** DATA TO USE follows **

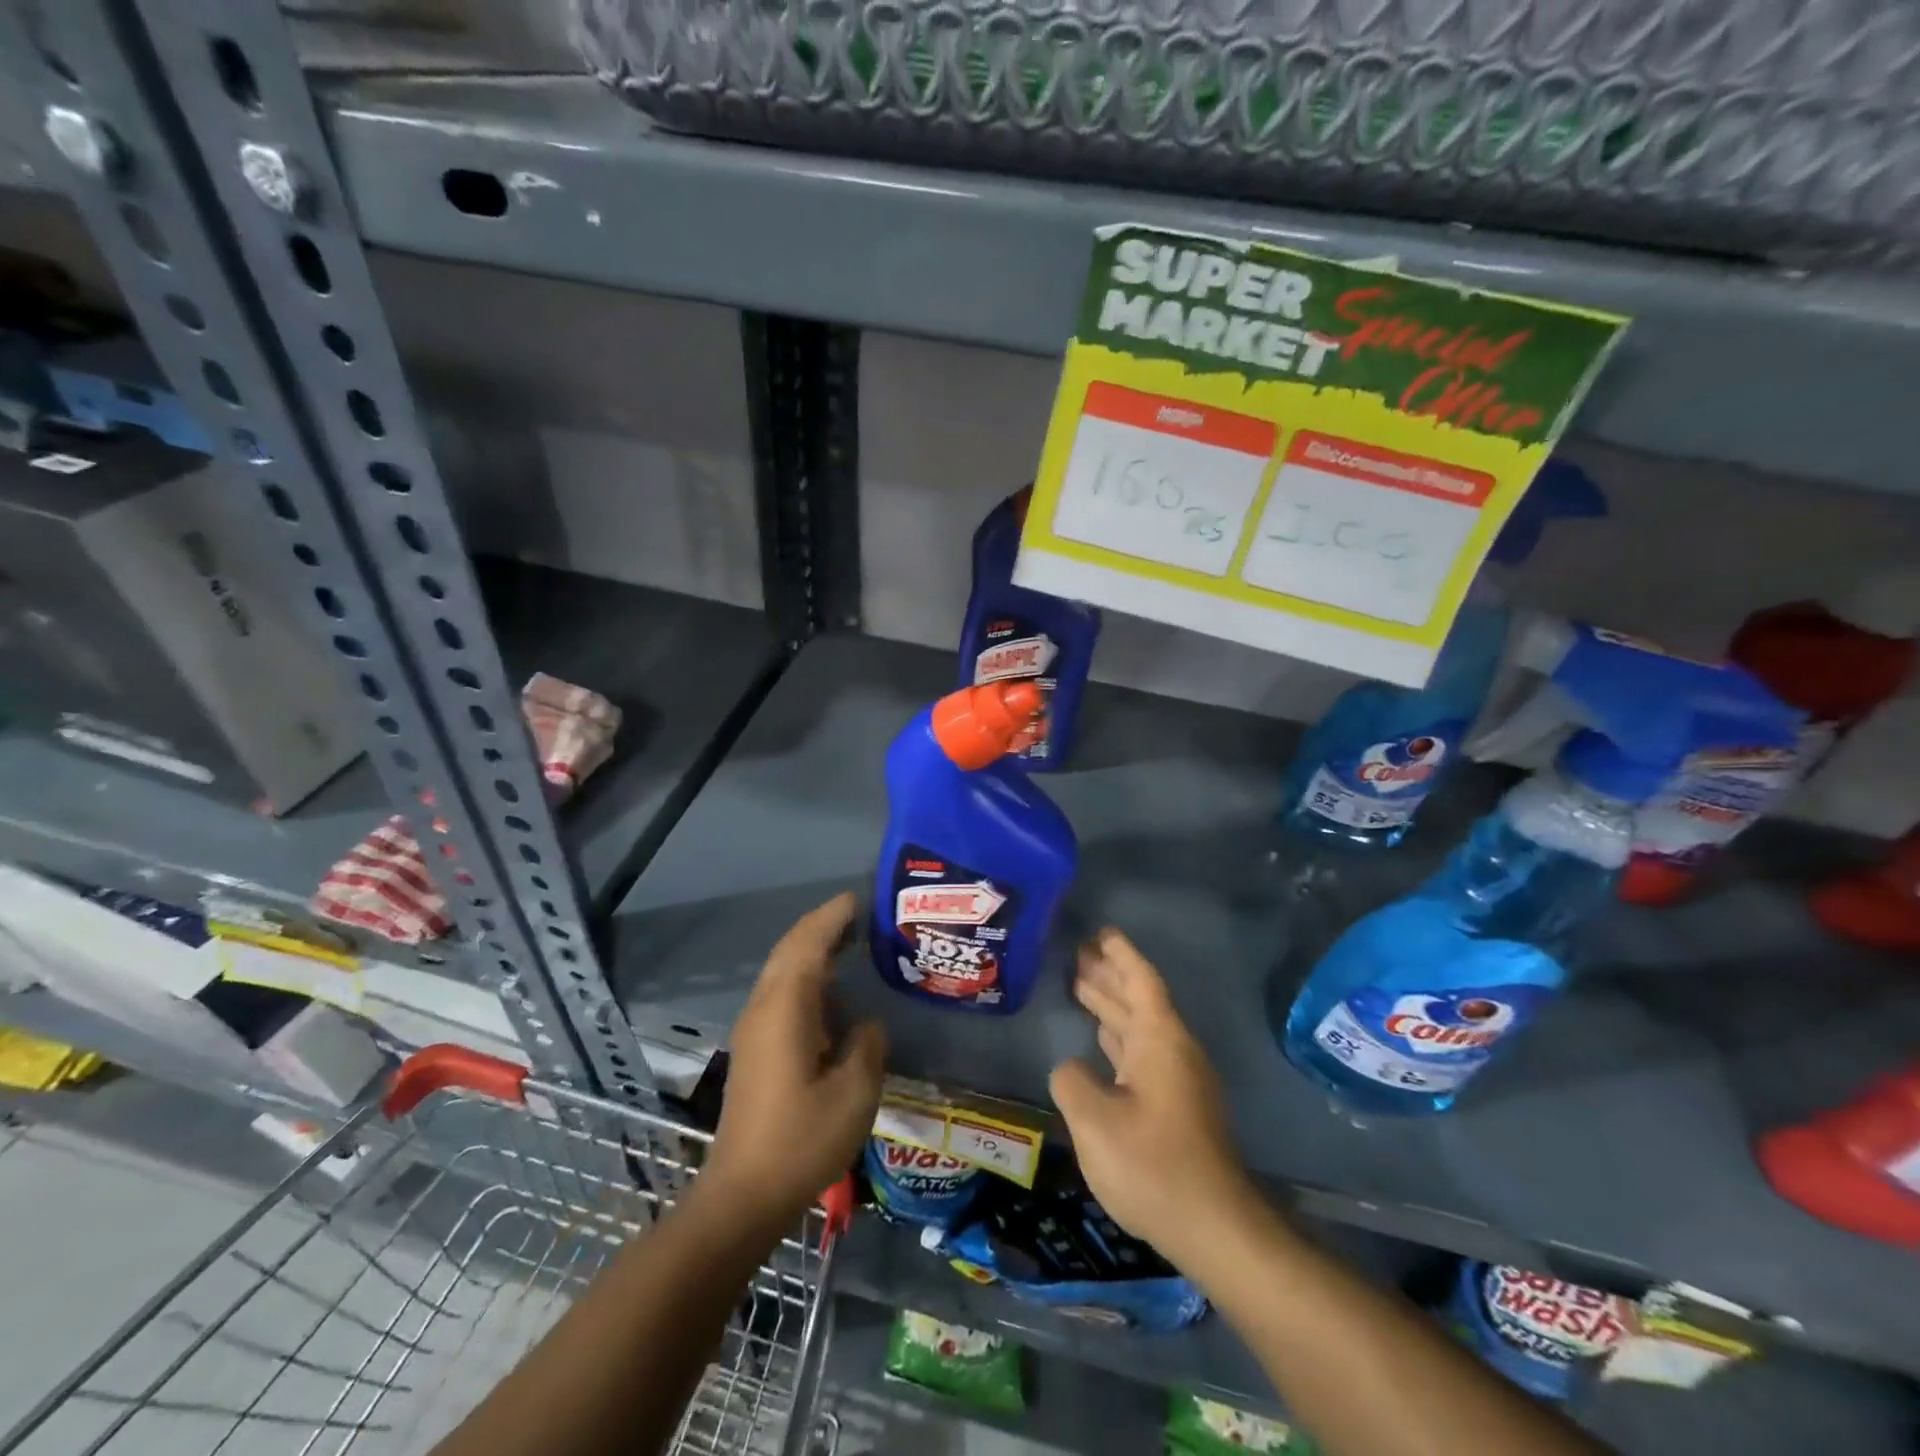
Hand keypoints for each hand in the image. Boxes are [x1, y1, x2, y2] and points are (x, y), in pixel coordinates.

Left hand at [706, 893, 886, 1221]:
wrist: (743, 1194)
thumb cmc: (802, 1139)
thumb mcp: (855, 1092)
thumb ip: (867, 1044)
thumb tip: (866, 1026)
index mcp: (786, 1007)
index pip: (808, 943)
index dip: (833, 916)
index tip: (860, 898)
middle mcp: (764, 1008)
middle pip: (790, 950)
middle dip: (822, 927)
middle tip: (860, 916)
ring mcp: (754, 1029)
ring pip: (782, 971)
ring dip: (813, 950)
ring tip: (851, 944)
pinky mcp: (754, 1050)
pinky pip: (781, 993)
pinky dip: (806, 977)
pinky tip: (832, 994)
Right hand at [1049, 929, 1258, 1270]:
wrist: (1214, 1228)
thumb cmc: (1154, 1166)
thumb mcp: (1096, 1122)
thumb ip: (1072, 1082)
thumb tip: (1070, 1068)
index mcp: (1161, 1041)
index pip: (1141, 981)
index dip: (1120, 954)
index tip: (1100, 931)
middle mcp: (1173, 1051)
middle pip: (1139, 999)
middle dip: (1109, 975)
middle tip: (1076, 952)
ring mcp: (1177, 1080)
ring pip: (1140, 1026)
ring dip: (1111, 1003)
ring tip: (1079, 982)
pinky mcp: (1175, 1106)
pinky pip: (1141, 1051)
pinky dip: (1117, 1035)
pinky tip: (1100, 1036)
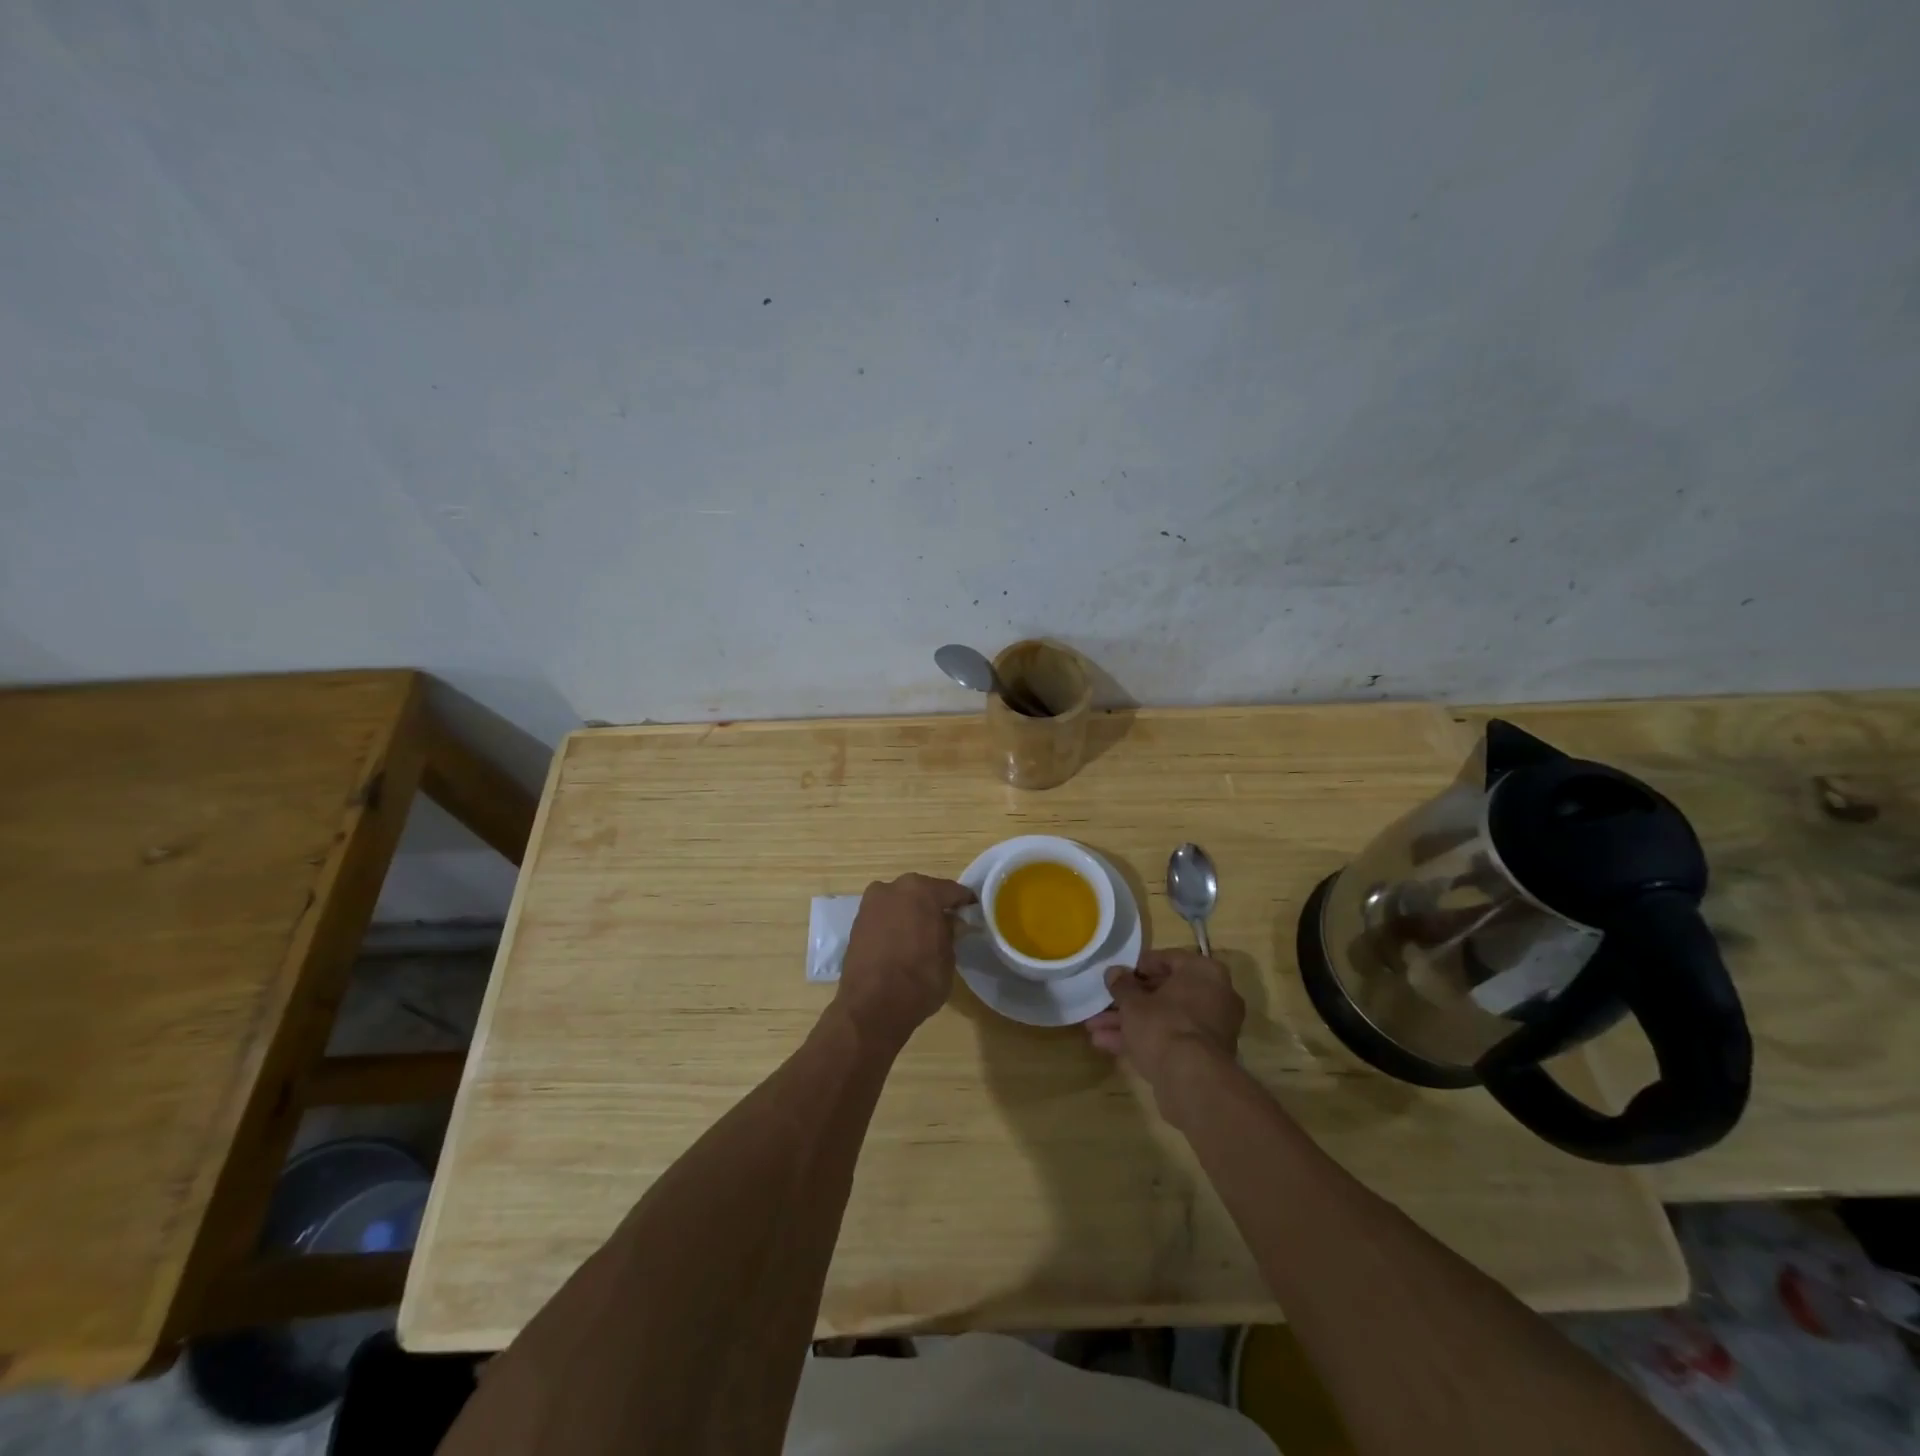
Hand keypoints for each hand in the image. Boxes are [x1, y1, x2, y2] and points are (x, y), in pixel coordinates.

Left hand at [833, 873, 975, 1045]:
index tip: (972, 913)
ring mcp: (871, 903)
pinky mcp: (857, 922)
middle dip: (934, 905)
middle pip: (922, 892)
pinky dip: (894, 924)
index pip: (952, 890)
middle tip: (947, 924)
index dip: (964, 902)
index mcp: (921, 890)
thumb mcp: (948, 957)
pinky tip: (902, 942)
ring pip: (900, 902)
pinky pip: (884, 916)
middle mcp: (893, 888)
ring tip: (922, 935)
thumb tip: (950, 922)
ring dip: (912, 913)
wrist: (871, 1007)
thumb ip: (951, 932)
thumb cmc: (919, 980)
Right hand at [1086, 949, 1244, 1119]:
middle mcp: (1215, 996)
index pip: (1168, 959)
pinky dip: (1143, 1040)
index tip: (1116, 976)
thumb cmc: (1163, 1025)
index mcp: (1204, 972)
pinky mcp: (1203, 1056)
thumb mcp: (1133, 1002)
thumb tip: (1114, 973)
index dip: (1137, 967)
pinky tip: (1107, 1045)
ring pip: (1164, 1018)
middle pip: (1165, 992)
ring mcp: (1211, 1029)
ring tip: (1094, 1028)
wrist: (1191, 1080)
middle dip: (1129, 1001)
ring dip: (1130, 1023)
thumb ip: (1122, 985)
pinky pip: (1170, 1039)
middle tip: (1102, 1004)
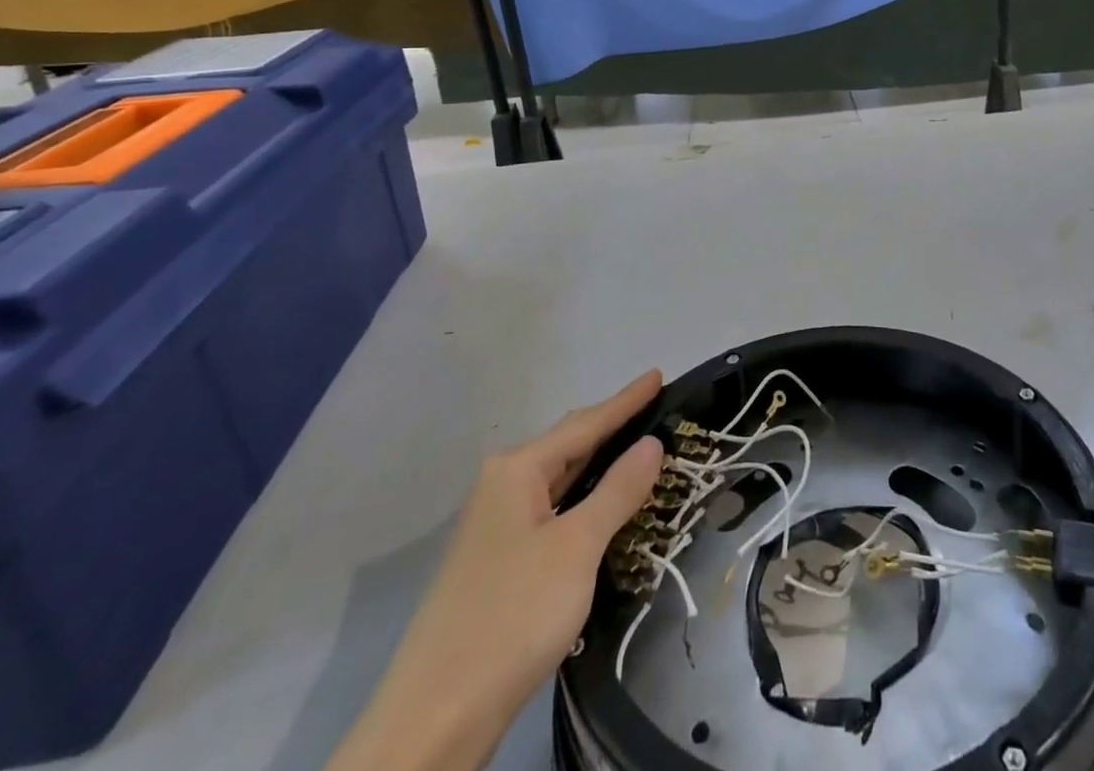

** End of DATA TO USE **

(EXERCISE BRIEF) Every line from the line containing "thumb ip: (1072, 1082)" through the line containing "pinky tip: (1100, 1036)" in the records above must be retyped exactly. Leave out the rest.

(RESULT OF THIS TASK)
thumb ip: (1072, 1082)
thumb tip: (1070, 1068)
index mcp: (1161, 1041)
index pip: (1141, 981)
index dip: (1120, 954)
index tip: (1100, 931)
middle mcp: (1173, 1051)
middle pip: (1139, 999)
middle dip: (1109, 975)
middle tip: (1076, 952)
ring mcp: (1177, 1080)
ring pip: (1140, 1026)
ring dip: (1111, 1003)
ring tip: (1079, 982)
pinky mcp: (1175, 1106)
pinky pip: (1141, 1051)
pinky dip: (1117, 1035)
pinky tip: (1100, 1036)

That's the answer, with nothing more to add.